Saturday, December 03, 2011

U.S. wealth inequality is vast

Wall Street Occupiers have brought out into the open the magnitude of the inequality of wealth and income in America.

William Domhoff of the University of California Santa Cruz found that in . 2007, 1 percent households (the upper class) owned 34.6 percent of the privately held wealth (defined as marketable assets minus any debt). The next 19 percent (the managerial, business and small business stratum) owned 50.5 percent of the wealth. That left only 15 percent of the wealth for the bottom 80 percent (wage and salary workers).

In terms of financial wealth (total net worth minus the value of one’s home), the top 1 percent and the next 19 percent owned 42.7 percent and 50.3 percent, respectively, leaving only 7 percent for the bottom 80 percent.

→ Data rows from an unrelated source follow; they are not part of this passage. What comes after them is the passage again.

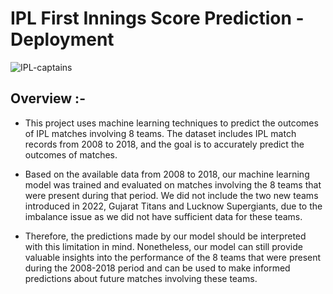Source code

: # IPL First Innings Score Prediction - Deployment

![IPL-captains](https://user-images.githubusercontent.com/121340232/230281129-7835f5fc-f409-42c6-b8f4-fc01b1431dc7.png)


## **Overview :-**

- This project uses machine learning techniques to predict the outcomes of IPL matches involving 8 teams. The dataset includes IPL match records from 2008 to 2018, and the goal is to accurately predict the outcomes of matches.

- Based on the available data from 2008 to 2018, our machine learning model was trained and evaluated on matches involving the 8 teams that were present during that period. We did not include the two new teams introduced in 2022, Gujarat Titans and Lucknow Supergiants, due to the imbalance issue as we did not have sufficient data for these teams.

- Therefore, the predictions made by our model should be interpreted with this limitation in mind. Nonetheless, our model can still provide valuable insights into the performance of the 8 teams that were present during the 2008-2018 period and can be used to make informed predictions about future matches involving these teams.

<BR/>

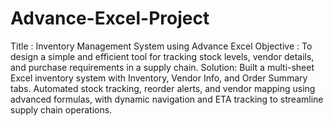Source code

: # Advance-Excel-Project
Title : Inventory Management System using Advance Excel
Objective : To design a simple and efficient tool for tracking stock levels, vendor details, and purchase
requirements in a supply chain.
Solution: Built a multi-sheet Excel inventory system with Inventory, Vendor Info, and Order Summary
tabs. Automated stock tracking, reorder alerts, and vendor mapping using advanced formulas, with
dynamic navigation and ETA tracking to streamline supply chain operations.

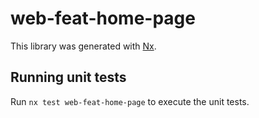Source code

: # web-feat-home-page

This library was generated with [Nx](https://nx.dev).

## Running unit tests

Run `nx test web-feat-home-page` to execute the unit tests.
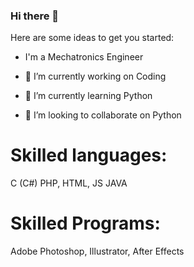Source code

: ### Hi there 👋


Here are some ideas to get you started:
- I'm a Mechatronics Engineer

- 🔭 I’m currently working on Coding
- 🌱 I’m currently learning Python
- 👯 I’m looking to collaborate on Python

#  Skilled languages:
  C (C#)
  PHP, HTML, JS
  JAVA

#  Skilled Programs:
  Adobe Photoshop, Illustrator, After Effects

Income, the total amount of dollars earned (including wages, dividends, interest, rents and royalties) per year, in 2006 was that the top 1 percent earned 21.3 percent, the next 19 percent earned 40.1 percent, leaving only 38.6 percent for the bottom 80 percent of income earners.

Frequently encountered are CEOs of large companies. Their median compensation (in all industries) was $3.9 million in 2010. But for those who worked for companies in the Standard & Poor’s 500 it was $10.6 million, and for those listed on the Dow Jones Index it was $19.8 million.

Imagine that all the people in the U. S. (approximately 309 million, or 77.3 million households consisting of 2 adults and 2 children under 18) lived in a pyramid.

At the bottom of the pyramid would live those officially classified as the poor – 9.8 million families (12.65 percent of total people) with an annual household income of $22,162. Families living in the middle of pyramid would earn an income of $49,445 per family. As you move up the pyramid, the number of dwellings (and dwellers) decrease dramatically. This is where the top 20 percent live (about 15.45 million households). At the threshold are households that earn about $170,000 annually. Above that, the rise in the income levels per step upward is very steep, ending with a small spike at the top of the pyramid where the highest earners live. In 2007, the top 400 of these averaged $344.8 million per person.

The traffic up and down the pyramid ladder is equally fascinating but more alarming. Data published by the Congressional Budget Office revealed that two-thirds of the rising share of the top percentile in income went to the top 0.1 percent – the richest 1000 who saw their real income rise more than 400 percent over the period from 1979 to 2005. The ratio of CEO pay to factory worker pay rose from 42:1 in 1960 to a high of 531:1 in 2000 when CEOs were cashing in stock options; it was 411:1 in 2005 and came down to 344:1 in 2007. By way of comparison, the same ratio in Europe is 25:1. Also by way of comparison, CEO pay rose 300 percent (adjusted for inflation) from 1990 to 2005, while production workers gained a scant 4.3 percent. The purchasing power of the federal minimum wage earner declined by 9.3 percent during that period. The median household income declined 7.1 percent from 1999 to 2010.

From here

1 comment:

Anonymous said...

It is instructive but sad to read the comments on the original article, saying that the rich basically got there by their own hard work.